JAKARTA – Mengawali tahun 2026, diskursus mengenai penegakan hukum dan pemberantasan korupsi di Indonesia kembali memanas.
Mantan Menteri Koordinator Politik, Hukum, dan Keamanan (Menko Polhukam), Mahfud MD, melontarkan kritik tajam terhadap apa yang ia sebut sebagai ketidakkonsistenan politik hukum pemerintah sepanjang tahun 2025.
Dalam refleksi akhir tahun yang disampaikan melalui kanal YouTube resminya pada Jumat (2/1/2026), Mahfud menyoroti banyaknya perkara besar yang sempat menyita perhatian publik namun berakhir tanpa kejelasan. Ia menilai ada kontras yang sangat lebar antara narasi tegas pejabat negara dengan realitas di lapangan.
“Kalau komitmen dimaknai sebagai pernyataan dan janji, maka komitmen itu terlihat sangat kuat.
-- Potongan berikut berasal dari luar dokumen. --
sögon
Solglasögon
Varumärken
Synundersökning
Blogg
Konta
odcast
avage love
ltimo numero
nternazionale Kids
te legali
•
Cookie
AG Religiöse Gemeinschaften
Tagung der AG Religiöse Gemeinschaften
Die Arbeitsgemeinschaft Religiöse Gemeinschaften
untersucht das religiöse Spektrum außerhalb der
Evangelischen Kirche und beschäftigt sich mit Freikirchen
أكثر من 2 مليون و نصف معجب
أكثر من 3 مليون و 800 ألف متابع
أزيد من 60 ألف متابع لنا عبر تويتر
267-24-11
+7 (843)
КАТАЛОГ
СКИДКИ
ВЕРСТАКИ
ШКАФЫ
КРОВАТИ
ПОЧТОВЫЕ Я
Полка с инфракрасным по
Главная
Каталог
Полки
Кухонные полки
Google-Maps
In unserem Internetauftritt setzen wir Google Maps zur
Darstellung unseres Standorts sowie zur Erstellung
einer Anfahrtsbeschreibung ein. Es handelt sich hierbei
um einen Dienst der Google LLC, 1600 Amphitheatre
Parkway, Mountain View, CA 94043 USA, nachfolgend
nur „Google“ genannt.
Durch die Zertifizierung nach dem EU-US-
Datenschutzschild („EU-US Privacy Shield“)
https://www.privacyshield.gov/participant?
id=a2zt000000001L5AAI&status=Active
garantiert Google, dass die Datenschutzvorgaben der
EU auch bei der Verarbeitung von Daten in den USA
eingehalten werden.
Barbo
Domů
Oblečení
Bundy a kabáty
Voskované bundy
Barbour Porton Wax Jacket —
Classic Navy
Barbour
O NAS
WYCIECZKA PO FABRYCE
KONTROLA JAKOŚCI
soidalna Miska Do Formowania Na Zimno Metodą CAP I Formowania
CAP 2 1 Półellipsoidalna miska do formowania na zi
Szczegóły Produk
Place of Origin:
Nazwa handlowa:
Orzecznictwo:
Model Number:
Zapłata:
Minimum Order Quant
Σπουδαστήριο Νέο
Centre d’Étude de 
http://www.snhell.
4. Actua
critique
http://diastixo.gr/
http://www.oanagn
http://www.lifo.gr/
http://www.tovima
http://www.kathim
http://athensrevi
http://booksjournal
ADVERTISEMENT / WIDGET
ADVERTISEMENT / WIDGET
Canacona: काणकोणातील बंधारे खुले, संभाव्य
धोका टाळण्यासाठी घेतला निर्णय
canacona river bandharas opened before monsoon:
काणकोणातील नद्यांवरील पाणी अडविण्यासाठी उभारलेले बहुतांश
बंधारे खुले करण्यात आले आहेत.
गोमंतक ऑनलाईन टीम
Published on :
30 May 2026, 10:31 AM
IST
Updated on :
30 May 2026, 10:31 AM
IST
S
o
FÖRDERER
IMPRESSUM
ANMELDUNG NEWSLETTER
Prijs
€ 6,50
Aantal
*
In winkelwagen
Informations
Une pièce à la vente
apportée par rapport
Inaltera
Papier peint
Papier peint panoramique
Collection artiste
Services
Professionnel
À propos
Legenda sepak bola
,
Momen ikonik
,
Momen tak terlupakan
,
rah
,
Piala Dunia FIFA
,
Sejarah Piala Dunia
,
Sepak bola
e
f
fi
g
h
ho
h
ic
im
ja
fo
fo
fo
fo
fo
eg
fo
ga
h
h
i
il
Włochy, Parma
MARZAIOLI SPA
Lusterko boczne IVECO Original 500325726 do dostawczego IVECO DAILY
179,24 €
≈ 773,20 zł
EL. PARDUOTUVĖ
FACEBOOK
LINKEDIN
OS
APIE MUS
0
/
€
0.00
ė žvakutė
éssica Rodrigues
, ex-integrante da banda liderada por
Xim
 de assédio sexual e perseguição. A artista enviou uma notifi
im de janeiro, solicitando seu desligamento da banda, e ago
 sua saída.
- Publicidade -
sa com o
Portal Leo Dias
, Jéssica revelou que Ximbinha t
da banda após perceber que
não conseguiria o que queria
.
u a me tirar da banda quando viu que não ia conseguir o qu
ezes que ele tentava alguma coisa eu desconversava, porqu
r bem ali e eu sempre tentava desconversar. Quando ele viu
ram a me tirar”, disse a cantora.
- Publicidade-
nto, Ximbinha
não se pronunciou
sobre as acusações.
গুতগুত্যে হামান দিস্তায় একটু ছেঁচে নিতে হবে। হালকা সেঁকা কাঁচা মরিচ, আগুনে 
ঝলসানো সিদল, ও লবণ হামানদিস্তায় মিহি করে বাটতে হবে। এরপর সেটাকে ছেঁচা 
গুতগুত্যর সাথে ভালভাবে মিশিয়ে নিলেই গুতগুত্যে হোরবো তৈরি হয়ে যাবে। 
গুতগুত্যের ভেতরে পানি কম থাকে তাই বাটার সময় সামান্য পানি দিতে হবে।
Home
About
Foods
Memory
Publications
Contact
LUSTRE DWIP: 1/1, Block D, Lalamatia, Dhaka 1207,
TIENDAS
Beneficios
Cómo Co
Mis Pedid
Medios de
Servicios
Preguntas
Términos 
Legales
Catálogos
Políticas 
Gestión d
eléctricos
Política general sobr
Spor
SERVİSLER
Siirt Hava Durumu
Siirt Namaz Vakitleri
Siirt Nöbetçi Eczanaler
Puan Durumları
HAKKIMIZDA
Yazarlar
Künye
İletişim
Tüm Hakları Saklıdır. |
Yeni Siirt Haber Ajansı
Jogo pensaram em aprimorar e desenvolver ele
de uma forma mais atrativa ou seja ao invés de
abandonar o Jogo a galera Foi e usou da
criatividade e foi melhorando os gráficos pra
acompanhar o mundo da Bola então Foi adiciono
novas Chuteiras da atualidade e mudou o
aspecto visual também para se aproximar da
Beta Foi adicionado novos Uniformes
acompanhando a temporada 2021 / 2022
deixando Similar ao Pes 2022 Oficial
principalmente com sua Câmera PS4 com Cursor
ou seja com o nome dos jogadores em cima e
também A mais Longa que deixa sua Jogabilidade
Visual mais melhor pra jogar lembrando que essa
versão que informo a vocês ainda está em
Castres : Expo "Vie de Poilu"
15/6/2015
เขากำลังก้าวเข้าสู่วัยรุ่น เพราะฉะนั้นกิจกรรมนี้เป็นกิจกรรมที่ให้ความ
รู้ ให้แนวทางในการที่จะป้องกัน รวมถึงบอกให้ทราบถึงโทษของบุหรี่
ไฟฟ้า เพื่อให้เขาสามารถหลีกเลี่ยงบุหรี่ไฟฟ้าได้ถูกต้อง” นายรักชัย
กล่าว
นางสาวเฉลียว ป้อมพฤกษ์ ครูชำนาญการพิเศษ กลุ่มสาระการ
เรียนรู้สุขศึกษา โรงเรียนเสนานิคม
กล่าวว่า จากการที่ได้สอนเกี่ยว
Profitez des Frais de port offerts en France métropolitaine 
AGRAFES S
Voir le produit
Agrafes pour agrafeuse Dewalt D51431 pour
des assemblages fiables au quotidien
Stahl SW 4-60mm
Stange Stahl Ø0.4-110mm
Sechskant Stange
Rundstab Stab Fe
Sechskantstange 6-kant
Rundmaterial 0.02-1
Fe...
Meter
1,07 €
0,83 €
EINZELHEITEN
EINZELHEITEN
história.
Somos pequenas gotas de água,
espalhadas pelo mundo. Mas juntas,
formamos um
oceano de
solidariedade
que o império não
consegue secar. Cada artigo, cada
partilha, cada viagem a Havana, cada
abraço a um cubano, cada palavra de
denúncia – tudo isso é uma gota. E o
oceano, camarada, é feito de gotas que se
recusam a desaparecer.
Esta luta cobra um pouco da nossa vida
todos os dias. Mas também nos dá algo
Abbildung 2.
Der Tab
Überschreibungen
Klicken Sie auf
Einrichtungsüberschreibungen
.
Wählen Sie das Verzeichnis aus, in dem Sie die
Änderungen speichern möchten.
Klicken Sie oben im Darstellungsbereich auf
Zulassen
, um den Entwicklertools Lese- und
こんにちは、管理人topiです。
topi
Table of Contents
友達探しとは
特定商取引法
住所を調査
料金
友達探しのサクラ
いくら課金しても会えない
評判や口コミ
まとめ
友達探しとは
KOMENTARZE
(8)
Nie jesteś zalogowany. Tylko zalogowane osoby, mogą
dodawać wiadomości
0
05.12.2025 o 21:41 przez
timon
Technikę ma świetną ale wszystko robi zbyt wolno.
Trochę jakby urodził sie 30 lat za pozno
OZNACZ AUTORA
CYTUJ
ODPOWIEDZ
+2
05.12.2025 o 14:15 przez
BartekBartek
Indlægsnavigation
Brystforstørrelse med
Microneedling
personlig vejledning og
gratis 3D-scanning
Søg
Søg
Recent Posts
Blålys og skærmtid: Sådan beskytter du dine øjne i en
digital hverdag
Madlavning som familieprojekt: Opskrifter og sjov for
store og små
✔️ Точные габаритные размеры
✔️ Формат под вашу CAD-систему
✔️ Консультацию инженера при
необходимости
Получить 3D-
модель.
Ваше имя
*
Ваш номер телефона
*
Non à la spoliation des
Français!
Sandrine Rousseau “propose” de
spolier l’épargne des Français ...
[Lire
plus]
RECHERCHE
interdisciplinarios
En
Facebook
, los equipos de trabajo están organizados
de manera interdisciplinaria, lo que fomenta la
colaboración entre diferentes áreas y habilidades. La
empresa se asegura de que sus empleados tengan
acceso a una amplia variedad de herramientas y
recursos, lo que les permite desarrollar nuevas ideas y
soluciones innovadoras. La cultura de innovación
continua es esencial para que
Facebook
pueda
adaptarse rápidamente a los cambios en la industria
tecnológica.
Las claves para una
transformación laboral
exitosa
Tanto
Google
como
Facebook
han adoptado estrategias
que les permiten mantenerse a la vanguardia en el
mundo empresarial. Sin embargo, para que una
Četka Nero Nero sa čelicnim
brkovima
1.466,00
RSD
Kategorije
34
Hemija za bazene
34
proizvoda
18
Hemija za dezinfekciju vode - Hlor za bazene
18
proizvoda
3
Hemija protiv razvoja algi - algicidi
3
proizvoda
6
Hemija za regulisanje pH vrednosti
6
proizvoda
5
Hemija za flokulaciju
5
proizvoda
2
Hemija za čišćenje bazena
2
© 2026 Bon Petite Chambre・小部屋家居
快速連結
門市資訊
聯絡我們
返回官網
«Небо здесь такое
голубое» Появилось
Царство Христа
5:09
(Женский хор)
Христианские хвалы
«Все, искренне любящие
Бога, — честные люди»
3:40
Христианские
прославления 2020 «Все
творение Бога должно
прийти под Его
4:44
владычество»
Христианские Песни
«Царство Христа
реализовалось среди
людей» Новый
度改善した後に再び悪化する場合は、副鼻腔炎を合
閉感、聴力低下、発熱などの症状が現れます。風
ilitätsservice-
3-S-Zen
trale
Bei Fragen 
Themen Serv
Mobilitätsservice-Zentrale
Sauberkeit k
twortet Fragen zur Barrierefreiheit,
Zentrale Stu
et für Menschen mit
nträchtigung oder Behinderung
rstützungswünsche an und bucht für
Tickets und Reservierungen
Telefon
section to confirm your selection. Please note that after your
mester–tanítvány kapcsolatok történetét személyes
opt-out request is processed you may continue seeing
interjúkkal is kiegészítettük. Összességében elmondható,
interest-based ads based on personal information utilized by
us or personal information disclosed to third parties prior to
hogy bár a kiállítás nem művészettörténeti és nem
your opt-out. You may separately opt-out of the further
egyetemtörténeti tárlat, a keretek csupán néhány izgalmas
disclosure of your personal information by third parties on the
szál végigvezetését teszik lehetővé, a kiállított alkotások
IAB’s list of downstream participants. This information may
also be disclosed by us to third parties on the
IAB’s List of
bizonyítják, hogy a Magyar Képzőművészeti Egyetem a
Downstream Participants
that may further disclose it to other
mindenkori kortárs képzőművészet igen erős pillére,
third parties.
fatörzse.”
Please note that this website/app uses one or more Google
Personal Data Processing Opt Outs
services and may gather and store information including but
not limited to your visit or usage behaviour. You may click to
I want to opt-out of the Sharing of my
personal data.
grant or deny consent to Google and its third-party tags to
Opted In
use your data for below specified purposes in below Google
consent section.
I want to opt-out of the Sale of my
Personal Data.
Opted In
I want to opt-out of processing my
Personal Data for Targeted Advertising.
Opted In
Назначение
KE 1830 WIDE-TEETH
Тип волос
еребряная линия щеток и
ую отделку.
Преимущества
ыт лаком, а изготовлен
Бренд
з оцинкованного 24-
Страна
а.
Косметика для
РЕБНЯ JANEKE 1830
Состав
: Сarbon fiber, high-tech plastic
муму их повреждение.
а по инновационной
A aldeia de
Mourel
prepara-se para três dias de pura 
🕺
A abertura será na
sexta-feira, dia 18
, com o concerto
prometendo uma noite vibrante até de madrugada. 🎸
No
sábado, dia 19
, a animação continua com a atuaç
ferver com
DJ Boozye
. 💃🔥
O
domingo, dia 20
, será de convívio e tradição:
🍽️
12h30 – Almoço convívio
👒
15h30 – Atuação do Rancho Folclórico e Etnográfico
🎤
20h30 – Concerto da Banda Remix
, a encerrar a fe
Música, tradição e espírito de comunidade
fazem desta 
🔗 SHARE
Hampir setiap hari pidato berisi ancaman kepada koruptor dan penegasan bahwa hukum harus ditegakkan,” ujar Mahfud.
Namun, ia menegaskan bahwa ukuran sejati dari sebuah komitmen adalah keberanian mengeksekusi perkara-perkara strategis secara tuntas, bukan sekadar retorika.
Sepanjang 2025, Mahfud mencatat tidak adanya terobosan signifikan pada kasus korupsi di tingkat pusat. Ia memberikan contoh kasus dugaan korupsi kuota haji yang hingga kini meredup dari ruang perhatian.
“Banyak yang mandek, ujung pangkalnya tidak jelas,” tegas Mahfud.
Meski mengapresiasi penangkapan oknum di tingkat daerah, Mahfud mengingatkan bahwa penegakan hukum yang hanya menyasar aktor lapis bawah justru akan melukai rasa keadilan masyarakat.
“Kalau hanya berhenti di bawah, rasa keadilan itu tidak sampai,” katanya.
Salah satu poin krusial yang ia singgung adalah kasus mafia tanah “pagar laut” yang hanya menyeret aparat tingkat desa. Mahfud meyakini ada jaringan besar di balik penerbitan ratusan sertifikat ilegal tersebut yang melibatkan instansi seperti BPN dan Pemerintah Daerah.
“Tidak mungkin 260 lebih sertifikat dikeluarkan oleh orang kecil. Itu pasti jaringan besar, di BPN, pemda, dan seterusnya. Tapi sampai sekarang tidak jelas siapa yang bertanggung jawab di tingkat atas,” ungkap Mahfud.
Selain itu, ia turut mempertanyakan transparansi dan akuntabilitas hukum pada proyek-proyek raksasa seperti Kereta Cepat Jakarta–Bandung (Whoosh) terkait pembengkakan biaya, serta dugaan manipulasi kontrak di tubuh Pertamina yang arah perkaranya dinilai membingungkan publik.
Mahfud menduga ada “beban politik” tertentu yang membuat proses hukum terhadap elit menjadi tersendat. Menurutnya, jika pemerintah bersih, maka proses hukum seharusnya bisa berjalan lurus tanpa hambatan.
“Kalau normal saja, tinggal diperintahkan. Kalau bersih, klarifikasi. Kalau bersalah, proses hukum. Tapi ini tersendat. Mungkin ada beban politik yang kita tidak tahu,” ucapnya menutup refleksi tersebut.
Kritik ini diharapkan menjadi alarm bagi aparat penegak hukum di tahun 2026 agar kepercayaan publik tidak semakin terkikis akibat hukum yang hanya tajam ke bawah namun tumpul ke atas.